É certo que não houve apenas uma empolgação que foi além da flexível tolerância que parte da sociedade tem com o bolsonarismo. Houve crime. As representações simbólicas, ideológicas e socioculturais do nazismo estão diretamente relacionadas com a perseguição dos grupos étnicos assassinados pelos agentes de Hitler. Por trás da fantasia de Goebbels, está a legitimação de condutas que simulam ou se baseiam nas mesmas premissas que ampararam as monstruosidades nazistas.

É nessa toada que o artigo 287 do Código Penal tipifica como crime a apologia pública de fato criminoso ou de autor de crime, enquanto o artigo 20 da lei nº 7.716/1989, que define crimes de preconceito de raça ou de cor, prevê a prisão de um a três anos para quem pratica, induz ou incita a discriminação ou o preconceito de raça, cor, etnia, religião ou procedência nacional.

A conduta de Alvim não foi um raio em céu azul. Seu afastamento é perfumaria frente à permanência de Bolsonaro e de toda a estrutura que permitiu que fizesse o que fez sem constrangimentos.

Não há como rechaçá-lo e livrar a barra de quem o colocou lá, ignorando a comunhão entre suas visões de mundo e seus projetos de sociedade. “Depois de décadas, temos, sim, um secretário de Cultura de verdade, que atende o interesse da maioria da população brasileira, uma população conservadora e cristã”, disse Bolsonaro sobre Alvim em uma live gravada ao seu lado horas antes de vir à tona as homenagens do elogiado a Goebbels.

Em 1943, Albert Camus escreveu uma carta ao general De Gaulle.
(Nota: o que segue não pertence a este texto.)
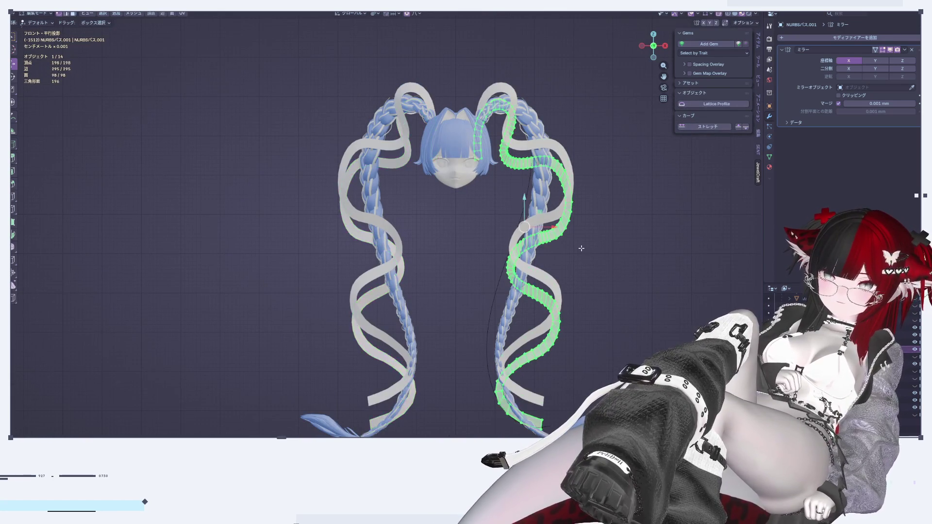
pyautogui.press('Tab')
pyautogui.click(620, 202)
pyautogui.scroll(3, 514, 134)
pyautogui.moveTo(512, 129)
pyautogui.mouseDown(button='middle')
pyautogui.moveTo(505, 178)
pyautogui.moveTo(446, 205)
pyautogui.moveTo(453, 257)
pyautogui.mouseUp(button='middle')
pyautogui.press('KP_1')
Tornada pública recentemente, Camus relata sua angústia acerca da ocupação nazista na França, lembrando que é dever de todo resistente lembrar às pessoas todos os dias, todas as horas, em todos os artigos, transmissões, reuniões e proclamações o que se estava defendendo na luta contra os nazistas. Camus optou por não deixar Paris quando Hitler a tomou.

A fatura um dia chega pra quem, nesta esquina da história, resolveu passar pano para essa gente. E não será barata.